▶ _Vorliegender Auszug_:
· · · · ·
# SLR oder kompakte Digicam um 1000 Euro



## HAL (22. April 2004)

Hi!

Ich hab mich in letzter Zeit ein bisschen ueber etwas bessere Digitalkameras informiert, da ich eventuell eine kaufen werde. Ich bin mir nur nicht sicher, wo sich die Investition mehr lohnt: bei einer SLR oder einer Kompakten um 1000 Euro...

Ne SLR in dieser Klasse hat 6 MP und ich brauch noch ein Objektiv dazu (ok bei der eos300 z.b. waer das nicht so teuer). Ne Kompakte wie die sony dsc f828 haette 8MP aber halt nur ein eingebautes objektiv...dafuer mit nem grossen anwendungsbereich von weitwinkel bis tele...
momentan tendiere ich eher zu ner kompakten, da die die hoehere aufloesung hat, das objektiv gleich dabei ist und auch da sie etwas handlicher ist...

was wuerdet ihr sagen lohnt sich mehr fuer nen ambitionierten amateur? hat jemand vielleciht eine 1000€-slr oder ne 8mp-kompakte und kann seine erfahrungen berichten?


THX
HAL


----------



## Leola13 (23. April 2004)

Hai,

in der CHIP FotoVideo 05/2004 ist eine Vergleichstest NIKON D70 gegen Canon 300D und ein Test Canon PowerShot Pro1, NIKON Coolpix 8700 gegen Sony Cyber-shot DSC-F828.

Villeicht hilft Dir das ja weiter.

Ciao Stefan


----------



## HAL (23. April 2004)

> _Original geschrieben von Leola13 _
> *Hai,
> 
> in der CHIP FotoVideo 05/2004 ist eine Vergleichstest NIKON D70 gegen Canon 300D und ein Test Canon PowerShot Pro1, NIKON Coolpix 8700 gegen Sony Cyber-shot DSC-F828.
> ...



durch die chip bin ich ueberhaupt auf die idee gekommen, vielleciht auch kompakte statt ner eox 300d in erwaegung zu ziehen. aber irgendwie fehlen real-life-meinungen, denn die vor und nachteile von ner slr mit 6mp oder ner 8mp kompakten wiegen sich ziemlich genau auf, zumindest dem artikel nach...


----------



## Nicki (23. April 2004)

Hallo Hal,

also  ich bin jetzt nicht gerade ein Profi, was Digitalfotografie angeht. Aber  eine höhere Pixelanzahl heißt nicht gleich auch bessere Bilder. Oft gibt es bei sehr hohen Pixelanzahlen starkes Rauschen im Bild. Aber das ist wohl auch immer von Kamera zu Kamera verschieden.
· · · · ·
▶ _Vorliegende Daten_:
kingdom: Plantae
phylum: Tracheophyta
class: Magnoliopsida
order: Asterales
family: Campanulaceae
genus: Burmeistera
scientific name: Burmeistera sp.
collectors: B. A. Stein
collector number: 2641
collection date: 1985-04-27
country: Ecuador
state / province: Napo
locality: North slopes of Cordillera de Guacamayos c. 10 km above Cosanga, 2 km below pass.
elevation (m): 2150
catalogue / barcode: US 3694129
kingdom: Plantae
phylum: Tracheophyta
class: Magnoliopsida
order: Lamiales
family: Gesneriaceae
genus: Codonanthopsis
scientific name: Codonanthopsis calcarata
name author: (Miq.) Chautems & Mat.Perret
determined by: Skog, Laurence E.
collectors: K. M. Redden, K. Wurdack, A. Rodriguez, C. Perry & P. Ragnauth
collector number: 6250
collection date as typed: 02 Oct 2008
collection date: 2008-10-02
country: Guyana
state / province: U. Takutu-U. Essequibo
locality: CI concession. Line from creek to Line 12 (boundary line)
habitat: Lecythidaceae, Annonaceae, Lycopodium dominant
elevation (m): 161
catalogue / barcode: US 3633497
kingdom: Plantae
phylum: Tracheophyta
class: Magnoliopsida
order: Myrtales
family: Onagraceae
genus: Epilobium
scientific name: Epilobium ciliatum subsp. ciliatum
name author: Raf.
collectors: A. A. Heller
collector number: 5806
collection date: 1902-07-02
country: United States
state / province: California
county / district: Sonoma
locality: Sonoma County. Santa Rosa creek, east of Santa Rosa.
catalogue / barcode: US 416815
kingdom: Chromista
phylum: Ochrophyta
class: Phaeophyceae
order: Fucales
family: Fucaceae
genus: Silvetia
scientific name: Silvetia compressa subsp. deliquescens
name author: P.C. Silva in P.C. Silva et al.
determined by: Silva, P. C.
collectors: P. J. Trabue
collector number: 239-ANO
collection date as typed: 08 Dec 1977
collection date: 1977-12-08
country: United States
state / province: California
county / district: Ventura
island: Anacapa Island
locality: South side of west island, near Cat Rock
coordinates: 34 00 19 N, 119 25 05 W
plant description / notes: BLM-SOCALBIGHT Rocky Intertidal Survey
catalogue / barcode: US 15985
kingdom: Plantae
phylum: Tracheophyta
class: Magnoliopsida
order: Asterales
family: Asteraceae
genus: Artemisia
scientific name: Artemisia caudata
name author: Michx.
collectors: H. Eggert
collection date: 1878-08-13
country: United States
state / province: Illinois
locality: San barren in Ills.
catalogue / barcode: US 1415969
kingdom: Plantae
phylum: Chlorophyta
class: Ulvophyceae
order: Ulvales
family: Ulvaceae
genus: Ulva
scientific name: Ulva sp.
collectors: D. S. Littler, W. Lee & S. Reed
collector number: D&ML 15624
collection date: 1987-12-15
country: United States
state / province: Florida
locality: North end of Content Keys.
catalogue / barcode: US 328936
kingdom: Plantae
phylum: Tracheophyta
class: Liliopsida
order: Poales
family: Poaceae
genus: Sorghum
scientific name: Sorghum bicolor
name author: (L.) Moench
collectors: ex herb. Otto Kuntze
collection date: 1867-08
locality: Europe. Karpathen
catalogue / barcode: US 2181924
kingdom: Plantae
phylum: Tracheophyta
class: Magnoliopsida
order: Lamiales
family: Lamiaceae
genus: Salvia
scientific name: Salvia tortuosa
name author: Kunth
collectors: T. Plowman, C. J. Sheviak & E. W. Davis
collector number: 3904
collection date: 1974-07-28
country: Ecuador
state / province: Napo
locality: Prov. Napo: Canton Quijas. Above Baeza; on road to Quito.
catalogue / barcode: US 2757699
· · · · ·
▶ _Zu erledigen_:
1) Gib die Datensätze von der Zeile mit „collector number: 2641“ bis einschließlich der Zeile mit „locality: CI concession.“ als zweispaltige CSV mit den Spalten „Feld“ und „Wert“ wieder. Jede Zeile wird dabei zu einer CSV-Zeile, beide Angaben stehen jeweils in Anführungszeichen, und Zeilenumbrüche werden durch Leerzeichen ersetzt.
2) Setze den Forenthread über die Wahl zwischen einer SLR und einer Kompaktkamera um 1000 Euro fort, beginnend nach seinem letzten Satz.

▶ _Als Antwort_:
1)
Feld,Wert
"collector number:","2641"
"collection date:","1985-04-27"
"country:","Ecuador"
"state / province:","Napo"
"locality:","North slopes of Cordillera de Guacamayos c. 10 km above Cosanga, 2 km below pass."
"elevation (m):","2150"
"catalogue / barcode:","US 3694129"
"kingdom:","Plantae"
"phylum:","Tracheophyta"
"class:","Magnoliopsida"
"order:","Lamiales"
"family:","Gesneriaceae"
"genus:","Codonanthopsis"
"scientific name:","Codonanthopsis calcarata"
"name author:","(Miq.) Chautems & Mat.Perret"
"determined by:","Skog, Laurence E."
"collectors:","K. M. Redden, K. Wurdack, A. Rodriguez, C. Perry & P. Ragnauth"
"collector number:","6250"
"collection date as typed:","02 Oct 2008"
"collection date:","2008-10-02"
"country:","Guyana"
"state / province:","U. Takutu-U. Essequibo"
"locality:","CI concession. Line from creek to Line 12 (boundary line)"

2)
Wünsche dir viel Glück, dass du dich für die richtige Kamera entscheiden wirst! 

Gruß
Nicki


----------



## Martin Schaefer (23. April 2004)

Hi HAL,

es ist ganz einfach so, dass man eine Kompaktkamera eher mal dabei hat, als
eine SLR. Diese nimmt man eigentlich nur dann mit, wenn man ganz bewusst
auch fotografieren möchte. Flexibler und mehr Möglichkeiten haben natürlich die
SLR. Das dürfte völlig außer Frage stehen. Allerdings immer verbunden mit dem
Wissen, dass diese fotografische Flexibilität erstmal mittels Objektiven erkauft
werden muss.

Die Frage, ob du bei einer Kompaktkamera oder einer SLR besser aufgehoben
bist kann dir hier so keiner beantworten, da es von deinem Vorhaben UND von
deinem Verhalten (ja, natürlich auch unbestreitbar vom Geldbeutel) abhängt.

Also kläre für dich selbst erstmal, ob du ganz bewusst fotografieren möchtest, in
Ruhe und gezielt deine Bilder "bauen" willst .... oder ob du einfach nur hier und da
mal ein schönes Bildchen schiessen willst aus der Situation heraus.

Die schönste SLR bringt nix, wenn sie dann immer schön zuhause in der
Glasvitrine steht.  Hältst du dich selbst in der Beziehung eher für faul, dann
nimm auf jeden Fall lieber eine Kompaktkamera und lebe mit den Einschränkungen.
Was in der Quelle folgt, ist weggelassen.